## PROBLEM:
When you restate the entries that follow, keep every word exactly and drop the pictures.

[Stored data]
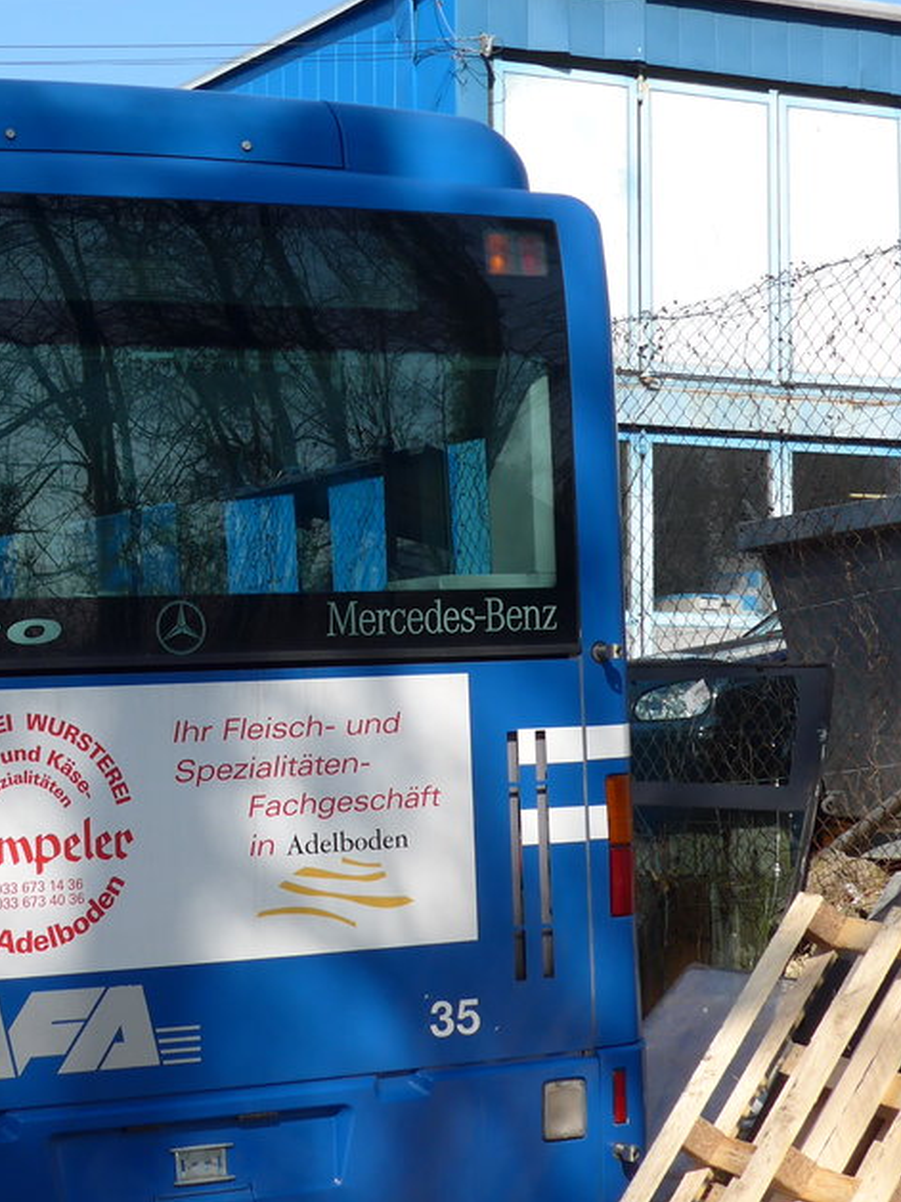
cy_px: 626
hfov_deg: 21.8
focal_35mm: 65
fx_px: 2256
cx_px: 6
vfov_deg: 29.8
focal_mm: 7
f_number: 2.8
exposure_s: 1/800
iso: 80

## EXERCISE RESPONSE:
cy_px: 626
hfov_deg: 21.8
focal_35mm: 65
fx_px: 2256
cx_px: 6
vfov_deg: 29.8
focal_mm: 7
f_number: 2.8
exposure_s: 1/800
iso: 80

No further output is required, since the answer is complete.